A first set of questions seeks to determine whether an agreement such as FATCA is compatible with EU law as applicable before 24 May 2016, in particular with Directive 95/46/EC — especially the principles of purpose limitation, data minimisation and storage limitation enshrined therein — as well as with the Charter of Fundamental Rights of the European Union.

The Market Court also asks the CJEU to assess whether such an agreement complies with Article 26(1)(d) or Article 26(2) of Directive 95/46/EC, and to clarify any conditions relating to appropriate safeguards.

A second set of questions concerns Article 96 of the GDPR (which provides that international agreements concluded before the GDPR remain in force insofar as they complied with EU law applicable before 24 May 2016): what is its material scope? Is the controller responsible for demonstrating that the conditions of Article 96 are met? Is Article 96 GDPR acceptable insofar as it allows a potentially permanent transitional regime as described in Decision 79/2025 (see in particular Question 7)? And what is the role of the national judge and the measures they may need to take?
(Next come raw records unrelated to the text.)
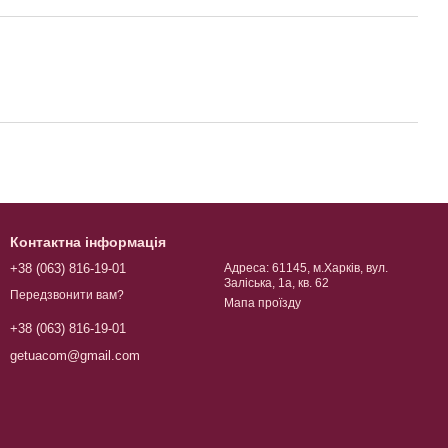
Контактна інформація
+38 (063) 816-19-01
Адреса: 61145, м.Харків, вул.
Заліська, 1а, кв. 62
Передзвонити вам?
Мапа проїзду
+38 (063) 816-19-01
getuacom@gmail.com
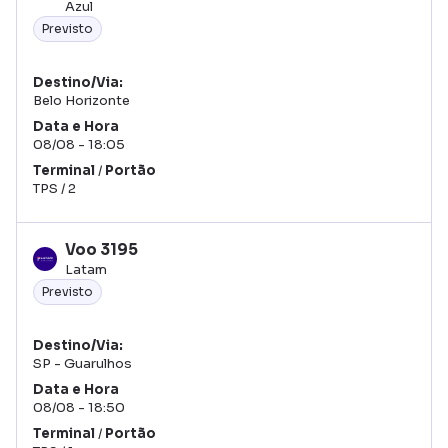
Azul
Previsto
Destino/Via
Belo Horizonte
Data
Hora
08/08
18:05
Terminal
/
Portão
TPS
/
2
Voo
3195
Latam
Previsto
Destino/Via
SP - Guarulhos
Data
Hora
08/08
18:50
Terminal
/
Portão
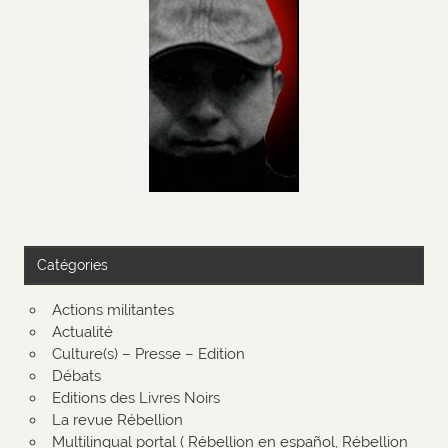
Catégories
Actions militantes
Actualité
Culture(s) – Presse – Edition
Débats
Editions des Livres Noirs
La revue Rébellion
Multilingual portal ( Rébellion en español, Rébellion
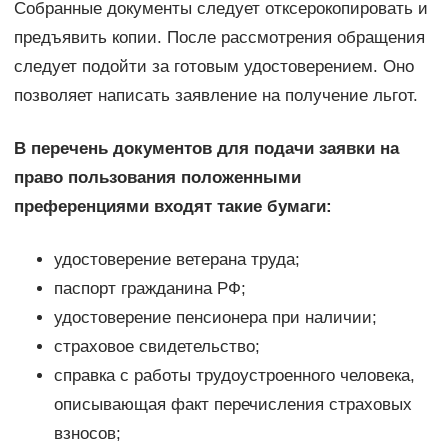
Собранные документы следует отксерокопировать и
предъявить копии. После рассмотрения обращения
следует подойти за готовым удостоверением. Оно
позволяет написать заявление на получение льгот.
В перечень документов для подачи заявки на
право пользования положенными
преференциями входят такие бумаги:
удостоверение ветерана труда;
паспорт гражданина РФ;
удостоверение пенсионера при наличии;
страховое свидетельство;
справка с работы трудоустроенного человека,
описывающая факт перечисления страховых
взносов;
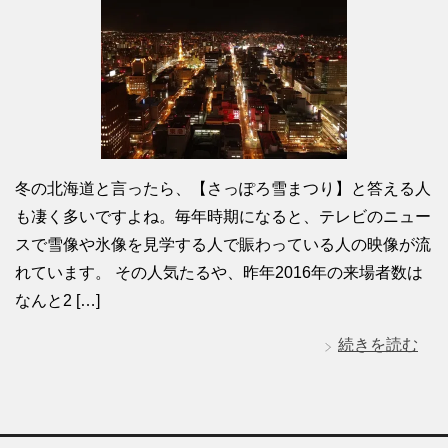
冬の北海道と言ったら、【さっぽろ雪まつり】と答える人
も凄く多いですよね。毎年時期になると、テレビのニュー
スで雪像や氷像を見学する人で賑わっている人の映像が流
れています。 その人気たるや、昨年2016年の来場者数は
なんと2 […]
続きを読む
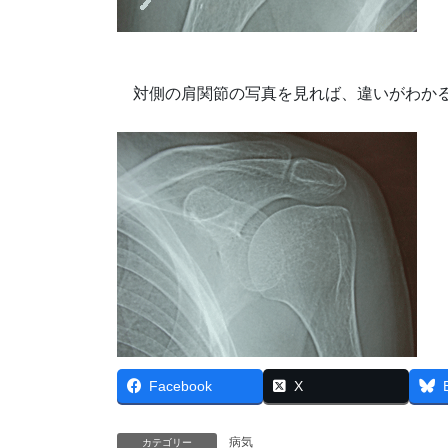
対側の肩関節の写真を見れば、違いがわか
Facebook
X
病気
カテゴリー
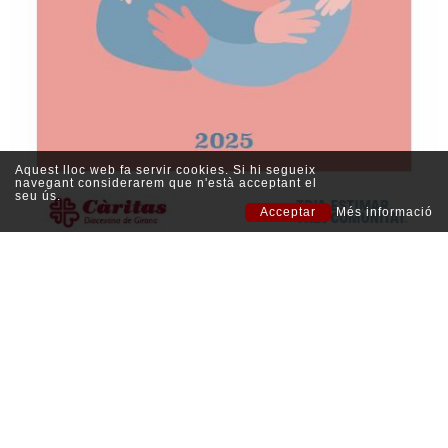
Aquest lloc web fa servir cookies. Si hi segueix
navegant considerarem que n'està acceptant el
seu ús.
Acceptar
Més informació
Memòries
Càritas Diocesana de
Si prefereixes donar per
Borsa de treball
Girona
transferència bancària:
Pujada de la Mercè 8,
Caixabank
: ES88-2100-
Política de Protecció de
17004 Girona
0002-53-0200129121
Dades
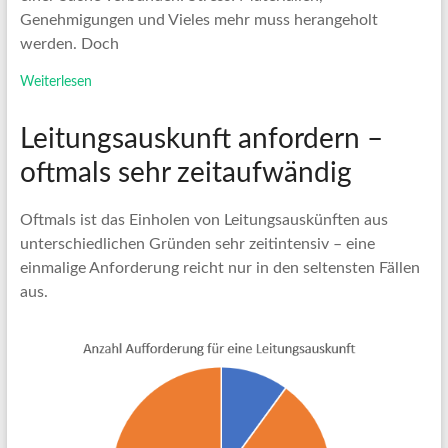
Genehmigungen und Vieles mehr muss herangeholt
werden. Doch
Weiterlesen
Leitungsauskunft anfordern –
oftmals sehr zeitaufwändig
Oftmals ist das Einholen von Leitungsauskünften aus
unterschiedlichen Gründen sehr zeitintensiv – eine
einmalige Anforderung reicht nur in den seltensten Fällen
aus.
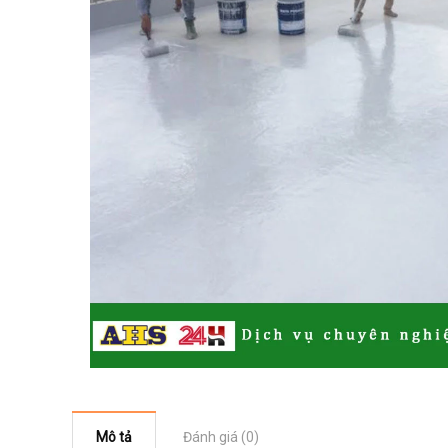
Mô tả
Đánh giá (0)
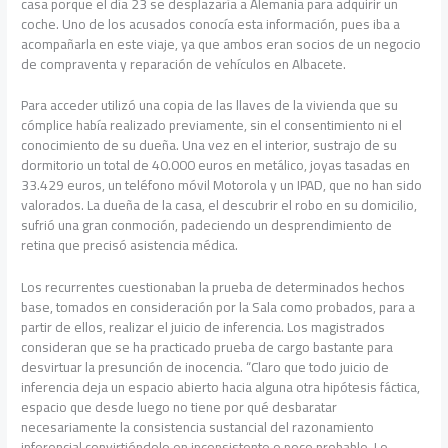
casa porque el día 23 se desplazaría a Alemania para adquirir un
coche. Uno de los acusados conocía esta información, pues iba a
acompañarla en este viaje, ya que ambos eran socios de un negocio
de compraventa y reparación de vehículos en Albacete.
Para acceder utilizó una copia de las llaves de la vivienda que su
cómplice había realizado previamente, sin el consentimiento ni el
conocimiento de su dueña. Una vez en el interior, sustrajo de su
dormitorio un total de 40.000 euros en metálico, joyas tasadas en
33.429 euros, un teléfono móvil Motorola y un IPAD, que no han sido
valorados. La dueña de la casa, el descubrir el robo en su domicilio,
sufrió una gran conmoción, padeciendo un desprendimiento de
retina que precisó asistencia médica.
Los recurrentes cuestionaban la prueba de determinados hechos
base, tomados en consideración por la Sala como probados, para a
partir de ellos, realizar el juicio de inferencia. Los magistrados
consideran que se ha practicado prueba de cargo bastante para
desvirtuar la presunción de inocencia. “Claro que todo juicio de
inferencia deja un espacio abierto hacia alguna otra hipótesis fáctica,
espacio que desde luego no tiene por qué desbaratar
necesariamente la consistencia sustancial del razonamiento
inferencial convirtiéndolo en inconsistente o poco probable. Lo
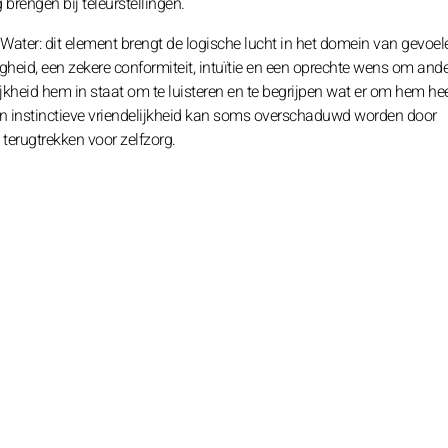
 brengen bij teleurstellingen.
ter: dit element brengt de logische lucht in het domein van gevoel
ligheid, een zekere conformiteit, intuïtie en een oprechte wens om ande
lijkheid hem in staat om te luisteren en te begrijpen wat er om hem he
ijn instinctieve vriendelijkheid kan soms overschaduwd worden door
erugtrekken voor zelfzorg.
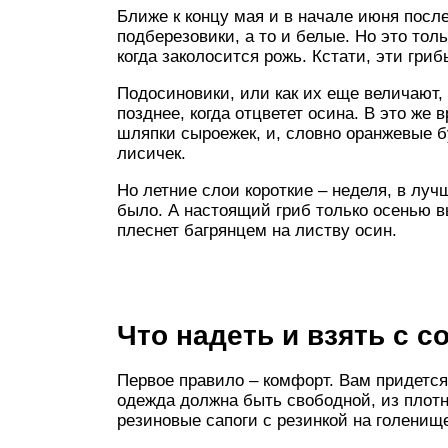
Ближе к концу мая и в начале июня посл
подберезовики, а то и белые. Но это тол
когда заколосится рожь. Кстати, эти гриб
Подосиновики, или как их еще величают, 
позднее, когда отцветет осина. В это же
шляпки сыроежек, и, словно оранжевые 
лисичек.
Но летние слои короткие – неделя, в лучш
было. А настоящий гриб только осенью вы
плеснет багрянцем на листву осин.
Что надеть и взять с с
Первое правило – комфорт. Вам придется
одежда должна быть свободной, из плотн
резиновые сапоги с резинкой на голенищ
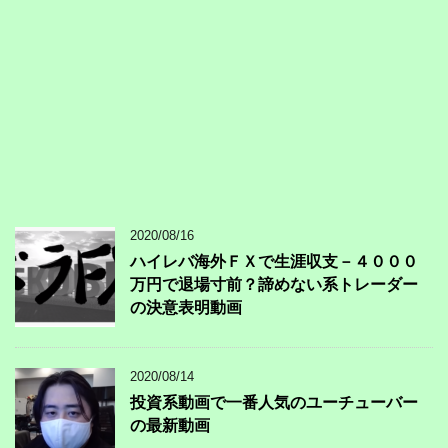
2020/08/16
ハイレバ海外ＦＸで生涯収支－４０００
万円で退場寸前？諦めない系トレーダー
の決意表明動画
2020/08/14
投資系動画で一番人気のユーチューバー
の最新動画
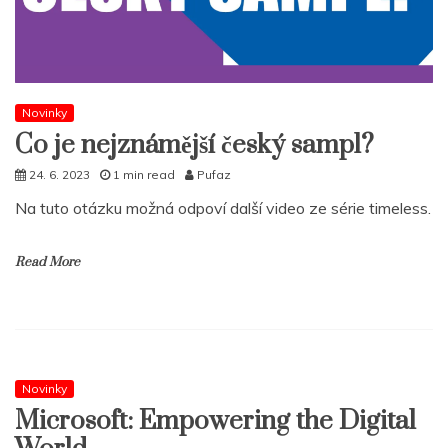
Novinky
Co je nejznámější český sampl?
24. 6. 2023
1 min read
Pufaz
Na tuto otázku možná odpoví další video ze série timeless.
Read More
Novinky
Microsoft: Empowering the Digital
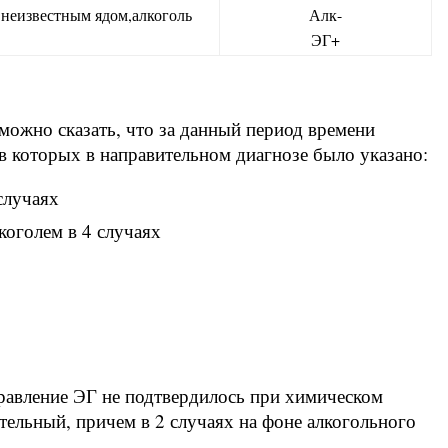
неизвестным ядом,алкоголь
Алк-
ЭГ+
можно сказать, что за данный период времени
 в которых в направительном диагнозе было указано:
случаях
коголем в 4 случаях
травление ЭГ не подтвердилось при химическом
тельный, причем в 2 случаях на фоне алкогольного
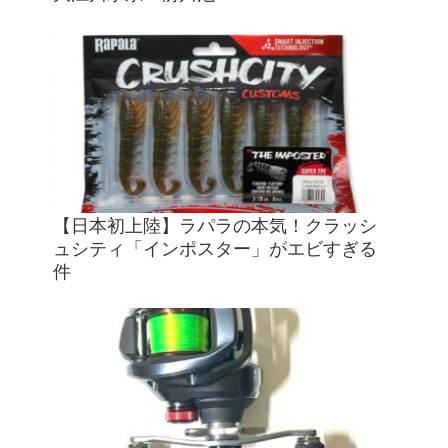
【日本初上陸】ラパラの本気！クラッシ
ュシティ「インポスター」がエビすぎる
件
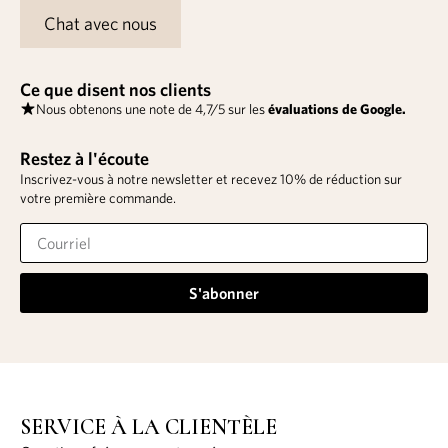
Chat avec nous
Ce que disent nos clients
Nous obtenons une note de 4,7/5 sur les
évaluations de Google.
Restez à l'écoute
Inscrivez-vous à notre newsletter et recevez 10% de réduction sur
votre première commande.
S'abonner
SERVICE À LA CLIENTÈLE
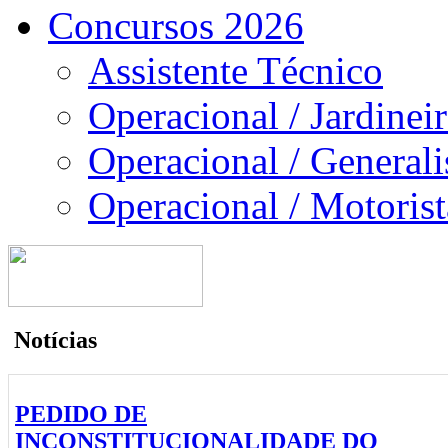
Concursos 2026
Assistente Técnico
Operacional / Jardinei
Operacional / Generali
Operacional / Motorist
Notícias
PEDIDO DE
INCONSTITUCIONALIDADE DO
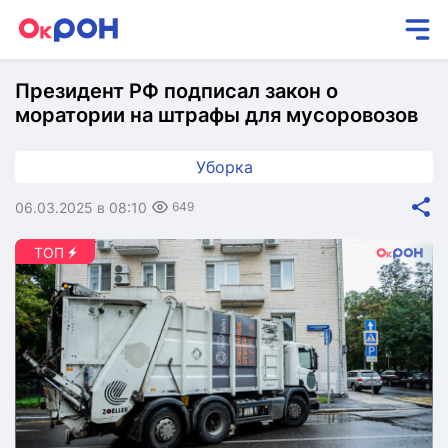
Президент РФ подписал закон о
моратории на штрафы для мусоровозов
Уборка
06.03.2025 в 08:10
649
Finally, a third set of questions focuses mainly on the framework for transfers to third countries under the GDPR. The Market Court seeks clarification on the absence of an adequacy decision and the reasons for this, as well as on the scope of Article 46 GDPR, in particular with regard to appropriate safeguards. The Court concludes its list of questions by referring a question concerning Article 49(1)(d) GDPR, thus reviewing the entire “cascade” mechanism laid down in Chapter V of the GDPR.

The BE DPA welcomes the fact that these important questions, which have a European dimension, are now being submitted to the CJEU.

The full judgment of the Market Court will be published very shortly.